Since he took office in 2015, President David Granger has been highlighting Caracas’ continuing efforts to hinder the development of the Essequibo.
“Venezuela’s claims are not only illegal, they are injurious to the economic development of Guyana. Venezuela, therefore, must desist from hindering our economic development in an obtrusive and obstructive manner that is tantamount to interference in our internal affairs. It must desist from threatening investors who have a legitimate right to pursue their activities in our territory,” Granger had told the National Assembly in a speech during 2015.
Focusing on the border issues, the President had also touched for the first time on indications of Suriname’s renewed claims to the New River Triangle in south-eastern Guyana.
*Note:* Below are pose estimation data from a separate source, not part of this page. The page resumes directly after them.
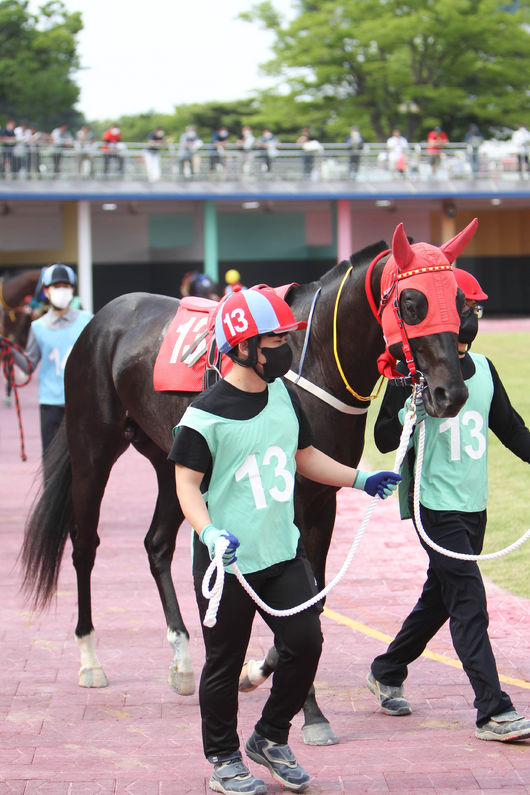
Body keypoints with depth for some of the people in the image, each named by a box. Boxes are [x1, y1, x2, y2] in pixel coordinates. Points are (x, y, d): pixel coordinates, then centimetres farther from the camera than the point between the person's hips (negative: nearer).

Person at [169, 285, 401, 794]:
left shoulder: (284, 395, 7)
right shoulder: (206, 414, -15)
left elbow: (304, 457, 20)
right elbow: (187, 484, -14)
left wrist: (360, 480, 11)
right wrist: (209, 531, -30)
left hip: (283, 552, 6)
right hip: (227, 562, -6)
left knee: (306, 643, 3)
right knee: (225, 663, 6)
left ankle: (270, 738, 25)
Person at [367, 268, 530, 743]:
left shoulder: (483, 369, 9)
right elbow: (384, 440, -12)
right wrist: (410, 412, -29)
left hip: (474, 506, 7)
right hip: (434, 505, -7)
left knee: (439, 598, 17)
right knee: (470, 604, -12)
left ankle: (387, 672, 36)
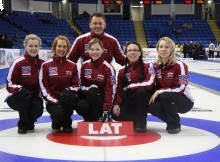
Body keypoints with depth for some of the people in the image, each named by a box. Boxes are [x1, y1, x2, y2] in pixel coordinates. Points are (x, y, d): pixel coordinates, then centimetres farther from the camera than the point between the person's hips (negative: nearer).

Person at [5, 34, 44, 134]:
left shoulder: (42, 64, -2)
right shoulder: (18, 63, -13)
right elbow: (9, 83, -13)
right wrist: (18, 88, -34)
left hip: (34, 97, 3)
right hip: (17, 98, -2)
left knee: (38, 110, -29)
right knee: (23, 93, -37)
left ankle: (29, 122, 12)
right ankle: (23, 125, -13)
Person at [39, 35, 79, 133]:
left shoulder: (72, 66, 6)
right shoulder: (46, 65, 0)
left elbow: (75, 85, 5)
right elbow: (43, 87, -4)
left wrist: (69, 90, -19)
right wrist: (54, 101, -16)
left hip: (67, 100, 2)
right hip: (52, 100, -2)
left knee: (67, 94, -35)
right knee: (58, 114, -34)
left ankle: (67, 123, -10)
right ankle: (56, 122, 9)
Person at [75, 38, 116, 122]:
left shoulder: (108, 68, -16)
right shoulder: (84, 65, -3)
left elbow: (110, 90, -18)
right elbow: (81, 85, 5)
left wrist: (106, 111, -26)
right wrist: (89, 88, -20)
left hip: (102, 98, -2)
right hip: (88, 97, 3)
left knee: (93, 92, -34)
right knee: (80, 107, -29)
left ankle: (101, 120, -20)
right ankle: (91, 120, 2)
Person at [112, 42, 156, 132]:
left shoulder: (148, 67, -5)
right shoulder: (122, 71, 9)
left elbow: (150, 83, -22)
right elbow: (119, 90, 8)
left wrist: (130, 86, -17)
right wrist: (116, 104, -11)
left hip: (144, 100, -3)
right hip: (129, 101, 3)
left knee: (140, 91, -36)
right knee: (116, 115, -25)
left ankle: (141, 123, -20)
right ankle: (136, 120, 8)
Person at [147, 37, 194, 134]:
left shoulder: (179, 65, -16)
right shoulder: (156, 66, 1)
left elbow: (181, 88, -22)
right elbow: (155, 86, 7)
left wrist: (160, 91, -23)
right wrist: (154, 94, -15)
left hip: (185, 101, -5)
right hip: (166, 100, 5)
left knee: (165, 95, -33)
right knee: (151, 107, -22)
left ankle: (175, 125, -11)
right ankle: (171, 121, 6)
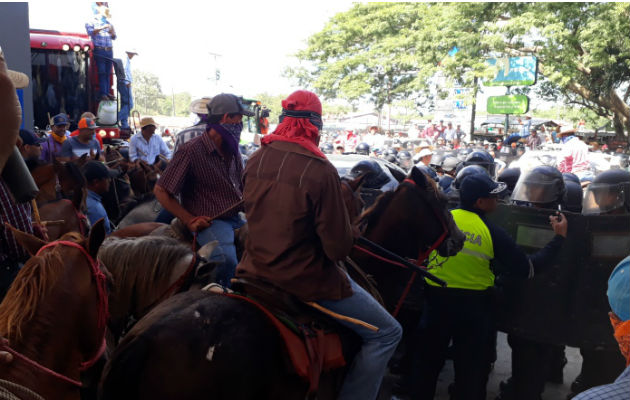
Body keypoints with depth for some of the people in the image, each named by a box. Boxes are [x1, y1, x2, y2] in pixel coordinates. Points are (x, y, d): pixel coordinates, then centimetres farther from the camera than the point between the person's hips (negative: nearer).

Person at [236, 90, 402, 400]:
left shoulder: (256, 161, -3)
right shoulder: (321, 171, -21)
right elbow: (339, 248, -19)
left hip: (257, 268, 7)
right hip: (307, 280, -7)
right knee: (387, 333, 7)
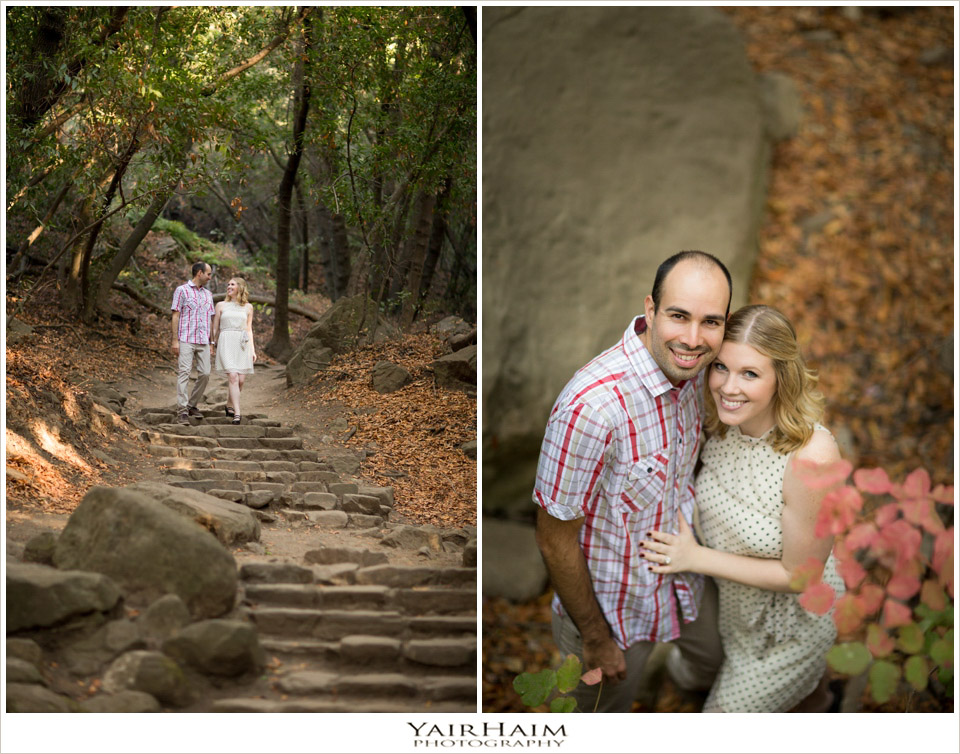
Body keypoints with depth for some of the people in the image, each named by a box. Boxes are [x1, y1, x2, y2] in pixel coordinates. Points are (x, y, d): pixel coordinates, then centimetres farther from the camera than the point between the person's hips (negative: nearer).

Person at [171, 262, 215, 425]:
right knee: (184, 373, -9)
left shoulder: (208, 295, 18)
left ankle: (192, 405, 15)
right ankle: (182, 410, -10)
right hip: (186, 340, -5)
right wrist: (175, 340, -10)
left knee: (205, 373, 0)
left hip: (203, 341, 5)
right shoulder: (182, 290, 1)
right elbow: (176, 315, -3)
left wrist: (211, 343, 15)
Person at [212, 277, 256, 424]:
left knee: (241, 379, -4)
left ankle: (229, 406, 20)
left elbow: (249, 329, 13)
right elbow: (215, 328, 14)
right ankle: (237, 413, -19)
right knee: (233, 377, -16)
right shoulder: (221, 305, 10)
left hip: (242, 345, 2)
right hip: (226, 344, -2)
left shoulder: (248, 307, 13)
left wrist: (252, 349, 6)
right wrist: (214, 345, 12)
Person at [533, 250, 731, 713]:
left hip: (686, 574, 7)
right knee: (607, 706, 22)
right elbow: (556, 539, -27)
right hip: (611, 600, -6)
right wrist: (596, 638, -16)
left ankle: (685, 679, 67)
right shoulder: (591, 405, -40)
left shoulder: (690, 365, -15)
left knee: (715, 662, 32)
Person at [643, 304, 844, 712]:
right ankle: (817, 698, 63)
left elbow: (798, 575, -26)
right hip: (733, 603, 6)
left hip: (788, 626, -6)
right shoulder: (724, 420, -18)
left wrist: (696, 558, -26)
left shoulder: (810, 457, -37)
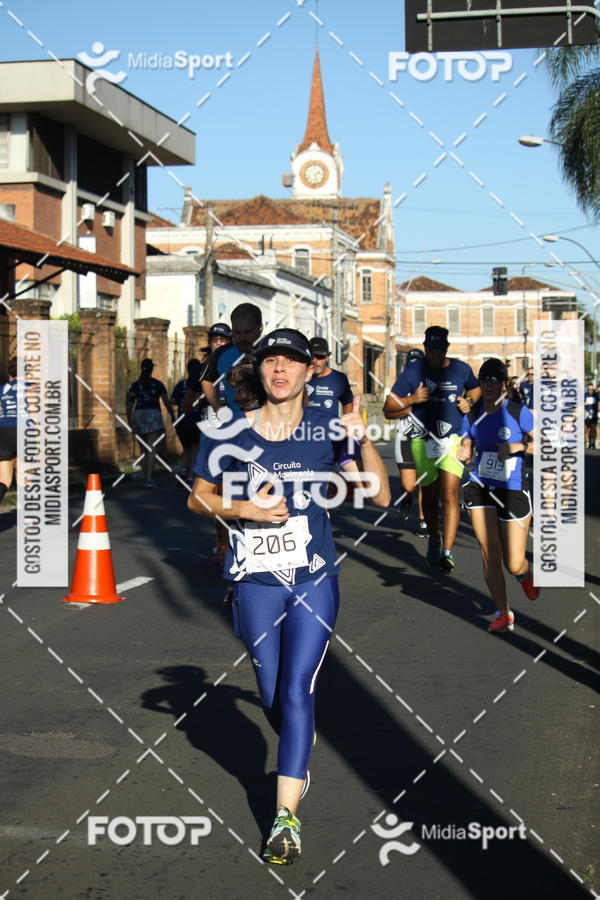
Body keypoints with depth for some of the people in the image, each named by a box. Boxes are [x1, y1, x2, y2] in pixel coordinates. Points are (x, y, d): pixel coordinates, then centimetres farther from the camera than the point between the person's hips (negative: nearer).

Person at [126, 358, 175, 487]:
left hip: (138, 415, 3)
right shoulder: (157, 384, 2)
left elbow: (130, 405, 2)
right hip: (153, 415, -3)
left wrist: (129, 422, 8)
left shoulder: (135, 385, 6)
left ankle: (146, 479, 17)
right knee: (152, 449, -6)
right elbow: (166, 402, 2)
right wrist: (173, 416, 15)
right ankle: (148, 479, -18)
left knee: (145, 450, 15)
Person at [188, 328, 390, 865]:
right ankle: (300, 760, 43)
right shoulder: (232, 431, -3)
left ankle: (286, 817, -7)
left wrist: (363, 439, -21)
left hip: (315, 582, -1)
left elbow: (380, 497, -6)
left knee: (297, 691, -10)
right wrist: (243, 509, -12)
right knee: (273, 696, 11)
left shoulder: (327, 429, -3)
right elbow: (198, 498, 7)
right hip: (256, 584, 1)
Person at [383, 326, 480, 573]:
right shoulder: (413, 371, 0)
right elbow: (389, 406, 0)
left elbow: (476, 388, 28)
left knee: (450, 495, -14)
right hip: (423, 441, 1)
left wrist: (469, 400, 5)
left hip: (453, 440, -1)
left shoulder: (461, 369, 5)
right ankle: (434, 539, 34)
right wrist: (413, 399, -17)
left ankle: (447, 552, -17)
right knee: (429, 497, 10)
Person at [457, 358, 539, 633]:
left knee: (513, 565, -2)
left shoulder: (519, 412, -8)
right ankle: (503, 614, 14)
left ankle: (525, 575, 37)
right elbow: (467, 449, 10)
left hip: (513, 492, -3)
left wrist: (517, 446, -19)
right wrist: (464, 454, -13)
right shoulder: (472, 417, 3)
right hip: (480, 488, 3)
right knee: (489, 556, -3)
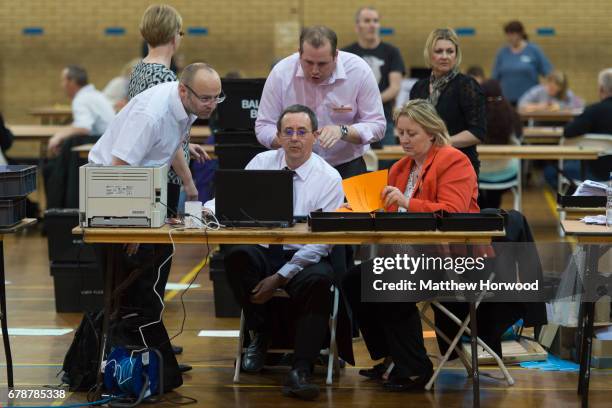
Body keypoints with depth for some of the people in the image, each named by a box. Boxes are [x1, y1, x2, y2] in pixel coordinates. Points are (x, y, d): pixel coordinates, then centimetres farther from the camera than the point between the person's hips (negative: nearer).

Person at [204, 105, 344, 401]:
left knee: (319, 279, -35)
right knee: (237, 257, -30)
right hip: (263, 252, 3)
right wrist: (210, 210, -23)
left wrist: (280, 277, -15)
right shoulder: (262, 163, 8)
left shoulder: (329, 178, -2)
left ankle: (300, 372, -33)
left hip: (305, 259, -2)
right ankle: (260, 336, -5)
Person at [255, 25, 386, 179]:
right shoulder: (281, 73, -8)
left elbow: (377, 126, -5)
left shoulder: (359, 71, -10)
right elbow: (263, 128, -3)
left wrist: (342, 131, -23)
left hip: (347, 167, -1)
On the remaining blocks, Guyana Geology and Mines Com-mission (GGMC) actinghead Newell Dennison has explained that from the rough determinations, approximately 9,500 sq. km are available within the coastal environment, 24,000 sq. km within the environment of the continental shelf, 10,000 sq. km within the deep water environment and 9,000 sq. km within the ultra-deep water environment.
The country has two demarcated basins that have hydrocarbon potential–the Stabroek Basin, which is partly on shore and offshore Guyana, and the Takutu Basin, which is in the Rupununi area.
However, most interest has been on the offshore area and particularly in the deep sea following the major discoveries there by ExxonMobil.
According to a GGMC map that was updated in February last year, there are not many areas left that have not been contracted out to companies. The companies that have blocks in the deep water area, offshore Guyana, are: Repsol and Tullow Oil (the Kanuku Block); Tullow (the Orinduik Block); Anadarko (the Roraima Block); Ratio Oil (the Kaieteur Block); Esso, CNOOC Nexen and Hess (the Stabroek Block); Esso, Mid Atlantic and JHI (the Canje Block; CGX (the Demerara and Corentyne blocks); ON Energy; and Nabi.
In 2000, Suriname used force to evict a CGX rig from Guyana’s territorial waters. However, Guyana did not respond with force but sought the route of international law and was vindicated.
In 2013, Anadarko had been engaged in extensive work prior to drilling in Guyana’s western waters when a research vessel doing studies on its behalf was seized by the Venezuelan navy. That move saw all works halted by the company but it returned in 2015, following ExxonMobil’s big oil find in the Stabroek Block, and restated its interest in drilling for oil offshore.